Saturday, October 21, 2006

Speaking of Cheapness…

I don’t usually write about interpretation, but this article relates to my last post, about publishers not being willing to spend the money for quality work.

For those who can’t read Swedish, I can summarize the article as follows: Nobel Peace Prize winner Shirin Ebadi gave a speech at the
Göteborg book fair last month. She speaks Farsi, so an interpreter was needed to translate her words to Swedish. Time and money were not spent on finding a proper interpreter for her, so someone who speaks Dari and Pashto was hired instead.
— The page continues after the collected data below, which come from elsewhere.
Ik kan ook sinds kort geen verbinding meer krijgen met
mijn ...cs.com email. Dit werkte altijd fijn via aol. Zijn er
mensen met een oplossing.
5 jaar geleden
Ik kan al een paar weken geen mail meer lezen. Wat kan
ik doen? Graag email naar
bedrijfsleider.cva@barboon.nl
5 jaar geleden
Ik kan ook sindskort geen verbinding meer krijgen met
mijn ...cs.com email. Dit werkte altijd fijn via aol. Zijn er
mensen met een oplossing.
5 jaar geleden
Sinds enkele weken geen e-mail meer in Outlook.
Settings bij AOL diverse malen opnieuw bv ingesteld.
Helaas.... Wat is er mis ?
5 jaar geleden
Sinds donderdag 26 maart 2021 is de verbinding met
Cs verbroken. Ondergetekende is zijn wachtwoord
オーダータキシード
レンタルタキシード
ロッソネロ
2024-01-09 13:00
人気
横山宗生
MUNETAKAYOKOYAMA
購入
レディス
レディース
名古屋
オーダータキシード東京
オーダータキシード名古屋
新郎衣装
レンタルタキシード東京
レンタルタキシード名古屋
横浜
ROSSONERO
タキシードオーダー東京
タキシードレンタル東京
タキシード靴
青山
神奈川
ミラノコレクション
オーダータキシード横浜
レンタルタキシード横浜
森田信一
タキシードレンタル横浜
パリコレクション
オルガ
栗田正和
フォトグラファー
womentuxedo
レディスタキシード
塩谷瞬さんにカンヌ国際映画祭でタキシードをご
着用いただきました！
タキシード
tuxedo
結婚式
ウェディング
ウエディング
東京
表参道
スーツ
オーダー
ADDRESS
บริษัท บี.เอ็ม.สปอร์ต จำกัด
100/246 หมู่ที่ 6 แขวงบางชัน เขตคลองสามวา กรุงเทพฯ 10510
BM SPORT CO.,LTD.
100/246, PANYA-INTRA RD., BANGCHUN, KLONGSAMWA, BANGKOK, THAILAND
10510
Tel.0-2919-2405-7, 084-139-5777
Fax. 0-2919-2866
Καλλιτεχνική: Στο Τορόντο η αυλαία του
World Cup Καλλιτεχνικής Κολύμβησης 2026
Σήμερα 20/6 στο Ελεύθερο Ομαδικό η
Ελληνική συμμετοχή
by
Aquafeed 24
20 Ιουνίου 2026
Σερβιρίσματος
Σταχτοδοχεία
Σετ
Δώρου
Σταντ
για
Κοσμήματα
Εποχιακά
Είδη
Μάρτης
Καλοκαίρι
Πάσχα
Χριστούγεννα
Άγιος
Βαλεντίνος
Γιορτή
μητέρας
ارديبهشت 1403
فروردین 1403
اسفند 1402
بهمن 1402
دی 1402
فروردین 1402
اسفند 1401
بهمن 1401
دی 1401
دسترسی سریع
This interpreter could not manage the Farsi, and apparently made something of a mess of the speech. She was finally replaced by another interpreter. However, this one was Norwegian. So the people in the audience then had to try to understand the Norwegian, when they ought to have had a good Farsi-Swedish interpreter from the beginning.
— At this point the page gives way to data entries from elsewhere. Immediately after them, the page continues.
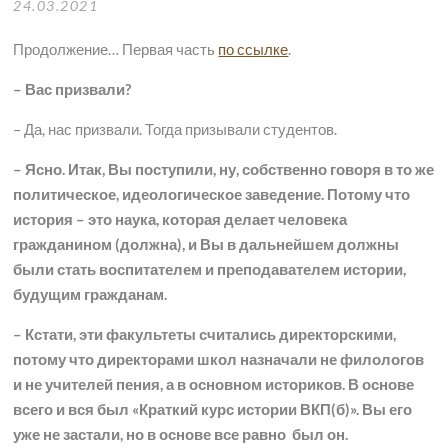
24.03.2021
Продолжение… Первая часть
по ссылке
.
– Вас призвали?
– Да, нас призвали. Тогда призывали студентов.
– Ясно. Итак, Вы поступили, ну, собственно говоря в то же
политическое, идеологическое заведение. Потому что
история – это наука, которая делает человека
гражданином (должна), и Вы в дальнейшем должны
были стать воспитателем и преподавателем истории,
будущим гражданам.
– Кстати, эти факультеты считались директорскими,
потому что директорами школ назначали не филологов
и не учителей пения, а в основном историков. В основе
всего и вся был «Краткий курс истории ВКП(б)». Вы его
уже не застали, но в основе все равно был он.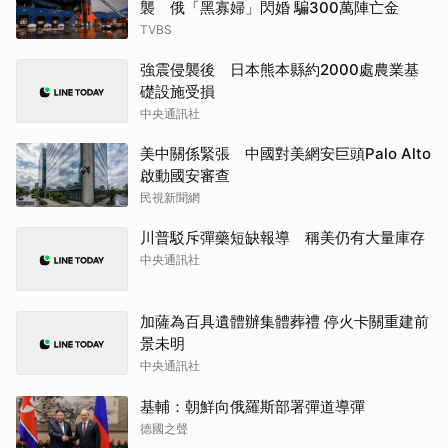
襲 俄「黑寡婦」閃婚 騙300萬陣亡金
TVBS
強震侵襲後 日本熊本縣約2000處農業基
礎設施受損
中央通訊社
美中關係緊張 中國對美網安巨頭Palo Alto
啟動國安審查
民視新聞網
川普駁斥彈藥短缺報導 稱美仍有大量庫存
中央通訊社
加薩為百具遺體辦集體葬禮 停火卡關重建前
景未明
中央通訊社
基輔：朝鮮向俄羅斯部署彈道導彈
德國之聲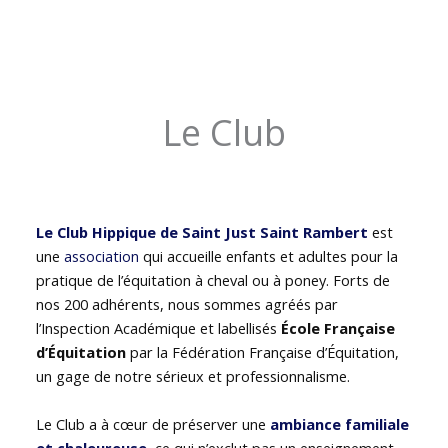
Le Club
Le Club Hippique de Saint Just Saint Rambert
est
une
association
qui accueille enfants et adultes pour la
pratique de l’équitation à cheval ou à poney. Forts de
nos 200 adhérents, nous sommes agréés par
l’Inspection Académique et labellisés
École Française
d’Équitation
par la Fédération Française d’Équitation,
un gage de notre sérieux et professionnalisme.
Le Club a à cœur de préserver une
ambiance familiale
et chaleureuse
, ce qui n’exclut pas un enseignement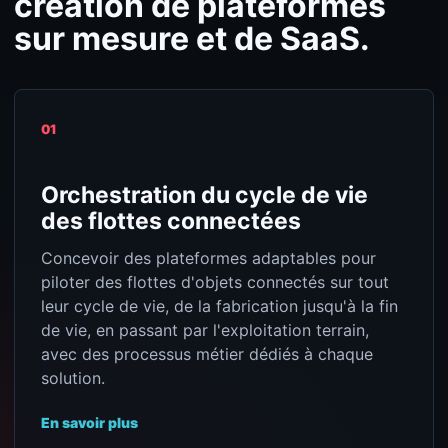
création de plateformes
sur mesure et de SaaS.
01
Orchestration du cycle de vie
des flottes connectées
Concevoir des plateformes adaptables pour
piloter des flottes d'objets connectés sur tout
leur cycle de vie, de la fabrication jusqu'à la fin
de vie, en passant par l'exploitation terrain,
avec des processus métier dédiés à chaque
solution.
En savoir plus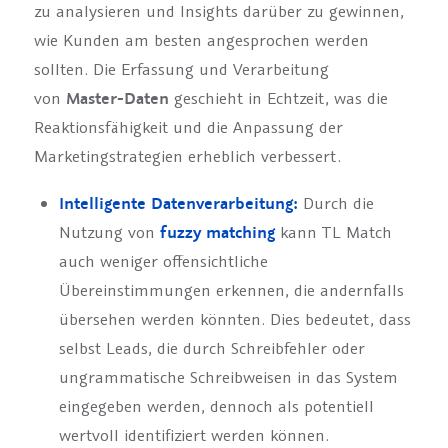
zu analysieren und Insights darüber zu gewinnen,
wie Kunden am besten angesprochen werden
sollten. Die Erfassung und Verarbeitung
von
Master-Daten
geschieht in Echtzeit, was die
Reaktionsfähigkeit und die Anpassung der
Marketingstrategien erheblich verbessert.
Intelligente Datenverarbeitung:
Durch die
Nutzung von
fuzzy matching
kann TL Match
auch weniger offensichtliche
Übereinstimmungen erkennen, die andernfalls
übersehen werden könnten. Dies bedeutet, dass
selbst Leads, die durch Schreibfehler oder
ungrammatische Schreibweisen in das System
eingegeben werden, dennoch als potentiell
wertvoll identifiziert werden können.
Clearly, this kind of thing should not happen at all, but the fact that it happened to a Nobel Prize laureate at a major literary event speaks volumes, to use an apt phrase, about how people don’t recognize the importance of interpretation and translation and aren’t educated enough about what is required in order to do the job well. The book fair organizers probably waited until the last minute to even think about finding an interpreter and then didn’t realize that there are a variety of Middle Eastern languages and that an interpreter of Dari may be able to understand Farsi competently but is not qualified enough to interpret between it and Swedish.
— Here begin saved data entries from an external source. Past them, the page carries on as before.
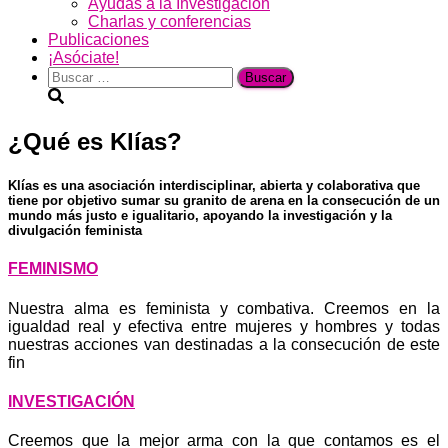
Ayudas a la Investigación
Charlas y conferencias
Publicaciones
¡Asóciate!
Buscar:
¿Qué es Klías?
Klías es una asociación interdisciplinar, abierta y colaborativa que
tiene por objetivo sumar su granito de arena en la consecución de un
mundo más justo e igualitario, apoyando la investigación y la
divulgación feminista
FEMINISMO
Nuestra alma es feminista y combativa. Creemos en la
igualdad real y efectiva entre mujeres y hombres y todas
nuestras acciones van destinadas a la consecución de este
fin
INVESTIGACIÓN
Creemos que la mejor arma con la que contamos es el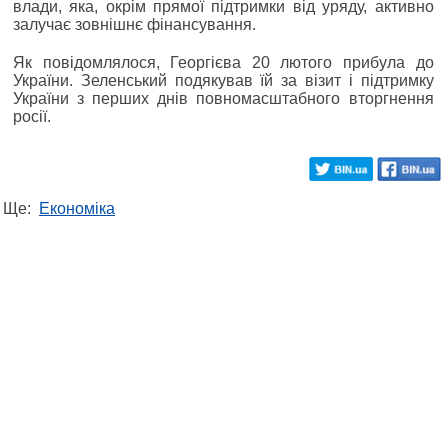
влади, яка, окрім прямої підтримки від уряду, активно
залучає зовнішнє фінансування.
Як повідомлялося, Георгієва 20 лютого прибула до
України. Зеленський подякував їй за візит і підтримку
України з перших днів повномасштабного вторгнення
росії.
Ще:
Економіка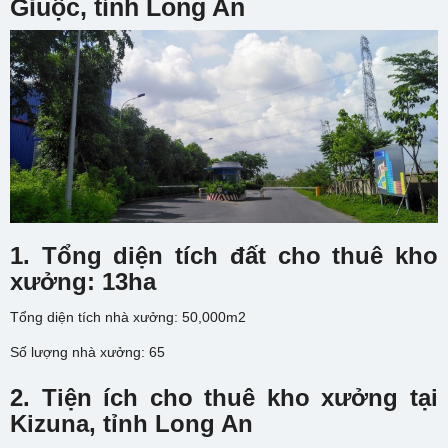
Giuộc
, tỉnh Long An
1. Tổng diện tích đất cho thuê kho
xưởng: 13ha
Tổng diện tích nhà xưởng: 50,000m2
Số lượng nhà xưởng: 65
2. Tiện ích cho thuê kho xưởng tại
Kizuna, tỉnh Long An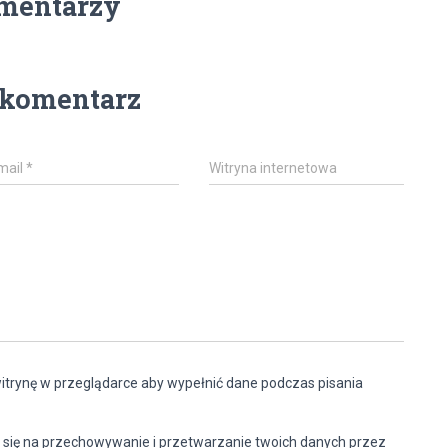
mentarzy
 komentarz
mail
*
Witryna internetowa
witrynę w przeglądarce aby wypełnić dane podczas pisania
 się na przechowywanie i przetwarzanie twoich danych przez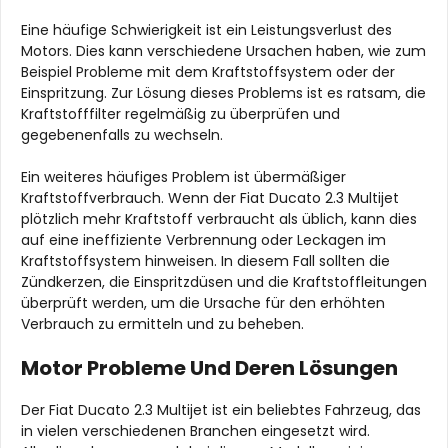
Eine häufige Schwierigkeit ist ein Leistungsverlust des
Motors. Dies kann verschiedene Ursachen haben, wie zum
Beispiel Probleme mit dem Kraftstoffsystem oder der
Einspritzung. Zur Lösung dieses Problems ist es ratsam, die
Kraftstofffilter regelmäßig zu überprüfen und
gegebenenfalls zu wechseln.
Ein weiteres häufiges Problem ist übermäßiger
Kraftstoffverbrauch. Wenn der Fiat Ducato 2.3 Multijet
plötzlich mehr Kraftstoff verbraucht als üblich, kann dies
auf eine ineffiziente Verbrennung oder Leckagen im
Kraftstoffsystem hinweisen. In diesem Fall sollten die
Zündkerzen, die Einspritzdüsen und die Kraftstoffleitungen
überprüft werden, um die Ursache für den erhöhten
Verbrauch zu ermitteln und zu beheben.
Motor Probleme Und Deren Lösungen
Der Fiat Ducato 2.3 Multijet ist ein beliebtes Fahrzeug, das
in vielen verschiedenen Branchen eingesetzt wird.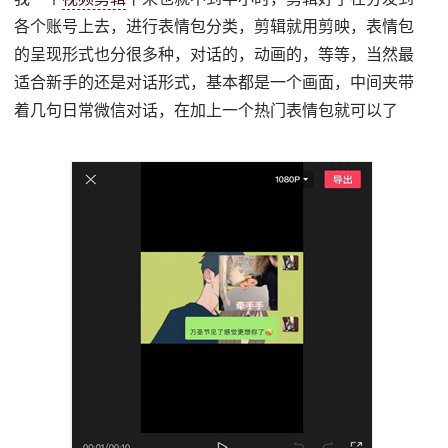
各个账号上去，进行表情包分类，剪辑就用剪映，表情包
的呈现形式也分很多种，对话的，动画的，等等，当然最
适合新手的还是对话形式，基本都是一个画面，中间夹带
着几句日常微信对话，在加上一个热门表情包就可以了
So we translators and interpreters need to find more ways of
educating our customers. Any ideas?

2 comments:

Sarah Alys said...

This exact same thing just happened to me this past weekend! (Hi, I'm a fellow Mawrtyr and a friend and I stop by your blog on occasion.)

A local event expecting thousands of attendees had a famous Japanese guest coming whom they had invited months ago and was a very big deal. His agent told them he needed an interpreter...and yet I, a translator (though I suppose like most people they didn't know the difference), was tapped 48 hours before the start time because they hadn't lined up anyone!

Brett Jocelyn Epstein said...

Thank you for your comment, Sarah! (And I'm always glad to hear from Mawrters!)
So how did it go? Was it difficult for you to switch over to being an interpreter? I suspect it went better for you than it did in Sweden!